**Texte extrait:**
● ● ● ● ●
En avril de cette année, j’avais relayé sur ce blog l’information concernant le différent qui oppose toujours la nouvelle équipe municipale de CUERS à une association culturelle qui produit des spectacles, notamment du théâtre de rue (cliquez ICI, puis LÀ, pour relire les articles).
Manifestement, cette histoire n’est pas enterrée. Voici un communiqué établi par « l'Observatoire de la Liberté de Création » et par la section de Toulon de la « Ligue des Droits de l'Homme » :
Gilbert PERUGINI, nouveau maire de CUERS, s’est signalé au printemps dernier. Il a interdit dans sa ville un spectacle de rue, puis attaqué une compagnie invitée pour « dégradation de la voie publique, incitation à la désobéissance et atteinte à la République (outrage à drapeau) », puis tenté de poser des scellés sur la bibliothèque de théâtre Armand-Gatti qui abrite les locaux de la compagnie Orphéon.
Il vient de s’illustrer par un nouvel exploit. Le maire ose écrire : « Etant donné l’absence de réponse de Monsieur le Procureur de la République suite à la plainte déposée par nos soins, nous vous confirmons notre décision de suspendre jusqu’à nouvel ordre toutes les activités de votre association. » Le courrier a été remis par des policiers municipaux à la présidente de l’association Orphéon le 4 septembre.
Le travail théâtral est réputé dans toute la région PACA, mais aussi par ses pairs (elle a reçu au printemps un Prix des Écrivains associés du théâtre). La décision du maire l’informant d’avoir à cesser toute activité aurait notamment pour conséquence la fermeture d’une bibliothèque théâtrale unique, contenant plus de 9 000 volumes.
La section de Toulon de la Ligue des Droits de l’Homme et l’Observatoire de la Liberté de Création demandent solennellement à Madame le ministre de la Culture, et au préfet du Var, d’intervenir auprès de cet élu pour mettre un terme à ces voies de faits, et aux menaces, intolérables dans une démocratie, qu’il fait peser sur cette association.
Paris, le 10 septembre 2008
Ensuite, je ne résiste pas au plaisir de reproduire ici un texte signé Jacques LAURESTURE, pseudonyme protégeant un responsable culturel soumis à un certain devoir de réserve :
Monsieur le Maire, nous tenions à vous féliciter de votre courage pour avoir osé braver l’irruption artistique qui risquait d’endommager cruellement la ville de Cuers.
● ● ● ● ●
**Liste des tâches:**
1. D'après le texte extrait, combien de volumes contient la bibliothèque théâtrale menacée de fermeture ?
2. Reproduisez le passage du texte extrait en partant des mots « En avril de » et en vous arrêtant après « la compagnie Orphéon. ».

**Contenu des données:**
● ● ● ● ●
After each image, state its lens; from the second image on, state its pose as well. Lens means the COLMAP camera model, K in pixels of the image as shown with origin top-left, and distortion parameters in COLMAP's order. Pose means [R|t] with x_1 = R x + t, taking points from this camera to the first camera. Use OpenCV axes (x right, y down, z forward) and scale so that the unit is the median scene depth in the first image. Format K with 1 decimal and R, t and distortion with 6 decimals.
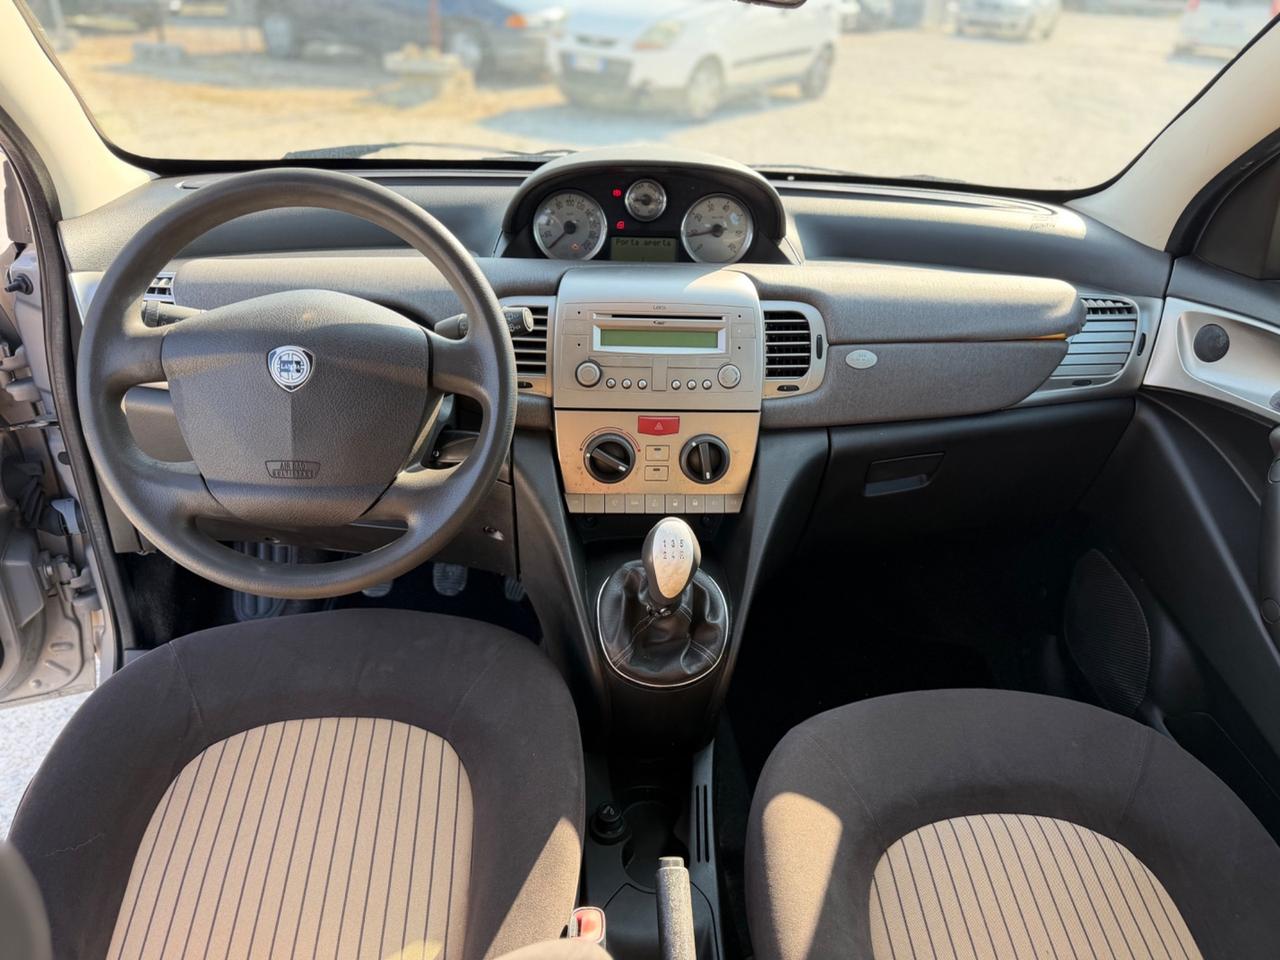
lens RADIAL K [[932.5, 0, 640.0], [0, 932.5, 480.0], [0, 0, 1]] dist [-0.001411, -0.004361]
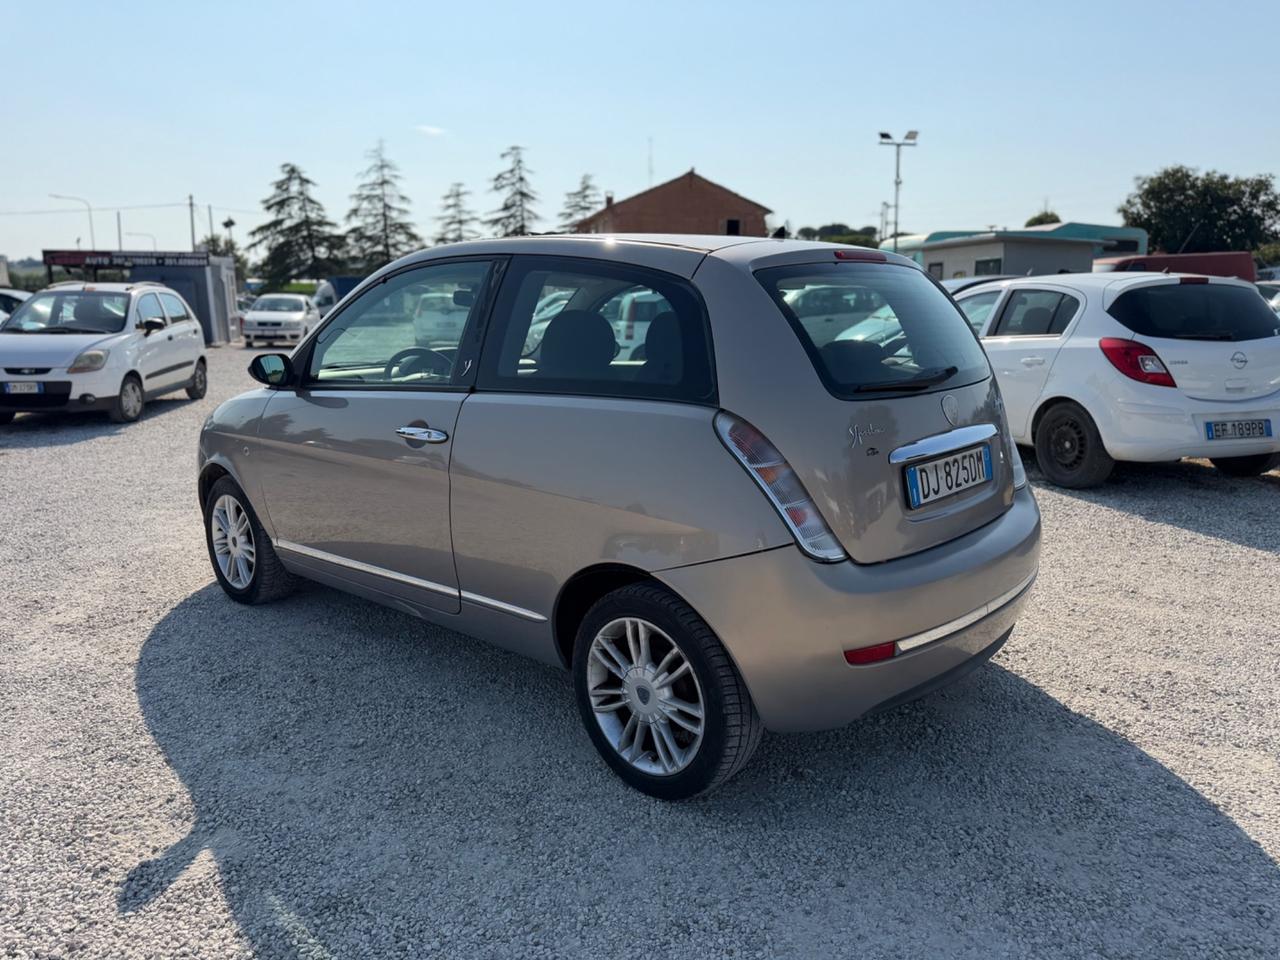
● ● ● ● ●
**Résultats de l'exercice:**
1. Plus de 9 000 volumes.

2.
En avril de cette année, j’avais relayé sur ce blog l’information concernant le différent qui oppose toujours la nouvelle équipe municipale de CUERS à une association culturelle qui produit des spectacles, notamment du théâtre de rue (cliquez ICI, puis LÀ, pour relire les articles).
Manifestement, cette histoire n’est pas enterrée. Voici un communiqué établi par « l'Observatoire de la Liberté de Création » et par la section de Toulon de la « Ligue des Droits de l'Homme » :
Gilbert PERUGINI, nouveau maire de CUERS, s’est signalé au printemps dernier. Il a interdit dans sa ville un spectacle de rue, puis attaqué une compagnie invitée pour « dégradation de la voie publique, incitation à la désobéissance et atteinte à la République (outrage à drapeau) », puis tenté de poser des scellés sur la bibliothèque de théâtre Armand-Gatti qui abrite les locaux de la compagnie Orphéon.